= Substitution (poetry) =

Poetic device; use of an alien metric foot

In English poetry substitution, also known as inversion, is the use of an alien metric foot in a line of otherwise regular metrical pattern. For instance in an iambic line of "da DUM", a trochaic substitution would introduce a foot of "DUM da".

==Trochaic substitution==
In a line of verse that normally employs iambic meter, trochaic substitution describes the replacement of an iamb by a trochee.

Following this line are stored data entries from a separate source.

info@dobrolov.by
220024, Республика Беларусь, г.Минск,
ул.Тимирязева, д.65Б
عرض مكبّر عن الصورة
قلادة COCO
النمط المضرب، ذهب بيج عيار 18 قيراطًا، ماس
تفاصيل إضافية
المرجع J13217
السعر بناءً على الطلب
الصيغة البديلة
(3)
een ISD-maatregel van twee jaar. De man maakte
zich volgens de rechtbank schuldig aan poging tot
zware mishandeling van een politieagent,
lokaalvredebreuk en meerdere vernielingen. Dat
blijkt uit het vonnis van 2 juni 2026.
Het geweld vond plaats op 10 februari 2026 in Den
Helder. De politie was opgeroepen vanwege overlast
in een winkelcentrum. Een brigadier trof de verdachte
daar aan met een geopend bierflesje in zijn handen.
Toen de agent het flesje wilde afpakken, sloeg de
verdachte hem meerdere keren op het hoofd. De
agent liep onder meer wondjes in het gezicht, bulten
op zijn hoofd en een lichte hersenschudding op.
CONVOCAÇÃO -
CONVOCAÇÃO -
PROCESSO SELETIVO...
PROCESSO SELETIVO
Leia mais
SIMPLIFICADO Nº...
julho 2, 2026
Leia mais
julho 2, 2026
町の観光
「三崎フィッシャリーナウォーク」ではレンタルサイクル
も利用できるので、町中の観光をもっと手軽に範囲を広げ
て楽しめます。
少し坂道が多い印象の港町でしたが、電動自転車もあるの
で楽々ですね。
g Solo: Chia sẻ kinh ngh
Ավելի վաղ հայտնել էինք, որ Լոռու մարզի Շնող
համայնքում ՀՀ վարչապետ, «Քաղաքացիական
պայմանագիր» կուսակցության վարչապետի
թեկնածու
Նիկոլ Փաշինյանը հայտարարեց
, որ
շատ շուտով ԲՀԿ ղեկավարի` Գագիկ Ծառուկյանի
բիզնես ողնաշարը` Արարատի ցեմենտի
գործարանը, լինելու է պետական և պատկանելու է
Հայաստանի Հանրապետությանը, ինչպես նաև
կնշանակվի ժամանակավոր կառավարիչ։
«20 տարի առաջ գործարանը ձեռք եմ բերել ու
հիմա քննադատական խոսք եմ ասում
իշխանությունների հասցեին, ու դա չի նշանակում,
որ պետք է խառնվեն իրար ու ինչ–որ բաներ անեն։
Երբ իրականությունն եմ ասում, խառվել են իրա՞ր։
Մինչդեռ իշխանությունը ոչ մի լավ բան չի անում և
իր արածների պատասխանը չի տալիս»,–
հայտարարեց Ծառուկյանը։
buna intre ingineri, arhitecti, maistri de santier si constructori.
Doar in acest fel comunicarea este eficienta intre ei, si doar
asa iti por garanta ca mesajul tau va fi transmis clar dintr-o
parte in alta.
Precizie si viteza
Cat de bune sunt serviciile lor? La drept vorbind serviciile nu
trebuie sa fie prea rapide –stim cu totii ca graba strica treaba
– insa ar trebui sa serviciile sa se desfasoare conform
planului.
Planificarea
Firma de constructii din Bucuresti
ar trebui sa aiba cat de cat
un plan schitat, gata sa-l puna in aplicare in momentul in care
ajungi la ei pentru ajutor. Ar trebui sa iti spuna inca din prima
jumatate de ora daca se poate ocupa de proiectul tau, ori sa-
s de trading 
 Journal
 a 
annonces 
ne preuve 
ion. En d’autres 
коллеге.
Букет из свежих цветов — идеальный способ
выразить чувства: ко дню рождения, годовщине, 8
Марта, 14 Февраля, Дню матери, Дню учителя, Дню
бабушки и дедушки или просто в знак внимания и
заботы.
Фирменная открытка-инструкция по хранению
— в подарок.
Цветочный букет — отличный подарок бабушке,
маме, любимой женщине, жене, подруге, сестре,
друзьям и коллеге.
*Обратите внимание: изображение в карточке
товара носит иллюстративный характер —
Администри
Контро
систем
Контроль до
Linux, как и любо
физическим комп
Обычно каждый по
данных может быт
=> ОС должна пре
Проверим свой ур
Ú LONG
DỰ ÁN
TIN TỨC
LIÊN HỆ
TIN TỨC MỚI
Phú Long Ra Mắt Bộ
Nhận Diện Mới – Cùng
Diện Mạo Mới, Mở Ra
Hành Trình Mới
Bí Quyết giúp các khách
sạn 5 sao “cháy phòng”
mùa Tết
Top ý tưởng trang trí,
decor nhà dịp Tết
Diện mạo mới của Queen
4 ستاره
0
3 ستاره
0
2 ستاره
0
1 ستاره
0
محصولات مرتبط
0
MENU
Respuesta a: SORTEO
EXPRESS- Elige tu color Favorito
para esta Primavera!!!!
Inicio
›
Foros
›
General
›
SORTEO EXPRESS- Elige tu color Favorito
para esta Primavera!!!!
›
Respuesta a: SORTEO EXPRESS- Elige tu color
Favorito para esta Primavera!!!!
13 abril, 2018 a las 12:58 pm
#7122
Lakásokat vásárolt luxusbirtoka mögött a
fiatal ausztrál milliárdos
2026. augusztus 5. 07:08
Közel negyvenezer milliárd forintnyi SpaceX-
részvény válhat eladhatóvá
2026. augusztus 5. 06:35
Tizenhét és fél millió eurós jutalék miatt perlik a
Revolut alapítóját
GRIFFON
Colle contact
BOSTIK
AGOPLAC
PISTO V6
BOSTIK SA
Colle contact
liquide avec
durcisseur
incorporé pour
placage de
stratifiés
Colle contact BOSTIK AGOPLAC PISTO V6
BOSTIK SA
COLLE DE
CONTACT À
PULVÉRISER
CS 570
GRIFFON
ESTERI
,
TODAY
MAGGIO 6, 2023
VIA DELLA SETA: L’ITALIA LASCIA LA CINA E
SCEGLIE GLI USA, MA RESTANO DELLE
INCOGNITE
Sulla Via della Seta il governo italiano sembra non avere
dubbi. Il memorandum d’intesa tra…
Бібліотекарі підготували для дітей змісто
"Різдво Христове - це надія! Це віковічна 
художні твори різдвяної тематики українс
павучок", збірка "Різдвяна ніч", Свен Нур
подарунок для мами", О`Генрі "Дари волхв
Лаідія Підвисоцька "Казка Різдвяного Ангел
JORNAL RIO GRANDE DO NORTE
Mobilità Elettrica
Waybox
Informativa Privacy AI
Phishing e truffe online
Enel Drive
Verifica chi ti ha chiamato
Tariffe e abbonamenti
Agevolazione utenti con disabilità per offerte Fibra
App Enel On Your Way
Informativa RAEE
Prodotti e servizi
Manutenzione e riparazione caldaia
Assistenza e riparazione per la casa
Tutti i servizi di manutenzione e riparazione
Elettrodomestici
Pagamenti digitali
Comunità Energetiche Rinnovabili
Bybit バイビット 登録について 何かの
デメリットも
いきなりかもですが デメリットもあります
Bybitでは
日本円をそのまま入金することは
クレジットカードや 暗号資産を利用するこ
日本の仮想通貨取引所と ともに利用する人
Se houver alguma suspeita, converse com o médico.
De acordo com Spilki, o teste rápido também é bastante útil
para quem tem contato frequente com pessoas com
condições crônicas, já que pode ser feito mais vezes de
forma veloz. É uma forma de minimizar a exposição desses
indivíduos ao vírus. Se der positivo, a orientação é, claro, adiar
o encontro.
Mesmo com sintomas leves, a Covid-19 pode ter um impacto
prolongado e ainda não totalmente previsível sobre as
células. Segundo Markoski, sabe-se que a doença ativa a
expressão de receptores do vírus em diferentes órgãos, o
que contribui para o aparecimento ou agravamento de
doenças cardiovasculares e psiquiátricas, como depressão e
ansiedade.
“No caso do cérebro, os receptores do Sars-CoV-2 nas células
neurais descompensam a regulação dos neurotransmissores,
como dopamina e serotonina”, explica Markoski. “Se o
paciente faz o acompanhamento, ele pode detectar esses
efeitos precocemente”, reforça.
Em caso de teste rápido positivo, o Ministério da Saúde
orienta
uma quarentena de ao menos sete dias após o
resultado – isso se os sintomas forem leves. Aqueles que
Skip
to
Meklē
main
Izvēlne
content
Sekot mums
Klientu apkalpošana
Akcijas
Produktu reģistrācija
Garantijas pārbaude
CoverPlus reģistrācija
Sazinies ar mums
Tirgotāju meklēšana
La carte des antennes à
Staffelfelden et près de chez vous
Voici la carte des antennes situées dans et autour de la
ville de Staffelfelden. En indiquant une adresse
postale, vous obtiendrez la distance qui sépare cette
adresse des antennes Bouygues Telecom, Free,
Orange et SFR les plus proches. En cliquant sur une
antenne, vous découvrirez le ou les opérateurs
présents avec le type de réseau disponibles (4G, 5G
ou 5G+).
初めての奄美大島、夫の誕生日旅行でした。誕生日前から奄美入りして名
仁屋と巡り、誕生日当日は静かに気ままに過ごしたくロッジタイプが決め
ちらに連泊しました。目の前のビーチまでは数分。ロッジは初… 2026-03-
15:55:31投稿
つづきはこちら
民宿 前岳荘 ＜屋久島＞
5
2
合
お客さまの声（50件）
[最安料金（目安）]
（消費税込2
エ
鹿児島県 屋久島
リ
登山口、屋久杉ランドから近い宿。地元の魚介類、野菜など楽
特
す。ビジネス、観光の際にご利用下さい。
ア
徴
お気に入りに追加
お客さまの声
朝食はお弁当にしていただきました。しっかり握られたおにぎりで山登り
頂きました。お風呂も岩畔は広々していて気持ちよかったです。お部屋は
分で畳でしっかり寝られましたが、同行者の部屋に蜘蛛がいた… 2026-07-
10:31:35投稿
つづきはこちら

The following line from John Keats's To Autumn is straightforward iambic pentameter:
To swell the gourd, and plump the hazel shells

Using '°' for a weak syllable, '/' for a strong syllable, and '|' for divisions between feet it can be represented as:

| | ° | / | | ° | / | | ° | / | | ° | / | | ° | / |
| | To | swell | | the | gourd, | | and | plump | | the | ha- | | zel | shells |

The opening of a sonnet by John Donne demonstrates trochaic substitution of the first foot ("Batter"):
| | / | ° | | ° | / | | ° | / | | ° | / | | ° | / | |
| | Bat- | ter | | my | heart | | three- | per- | | soned | God, | | for | you | |

Donne uses an inversion (DUM da instead of da DUM) in the first foot of the first line to stress the key verb, "batter", and then sets up a clear iambic pattern with the rest of the line

Shakespeare's Hamlet includes a well-known example:

To be, or not to be: that is the question:
Whether 'tis nobler in the mind to suffer
The slings and arrows of outrageous fortune

In the first line the word that is stressed rather than is, which would be an unnatural accent. The first syllable of Whether is also stressed, making a trochaic beginning to the line.

John Milton used this technique extensively, prompting the critic F. R. Leavis to insultingly call this technique the Miltonic Thump.

==Iambic substitution==
Sometimes the opposite substitution, of an iamb in place of a trochee, is found.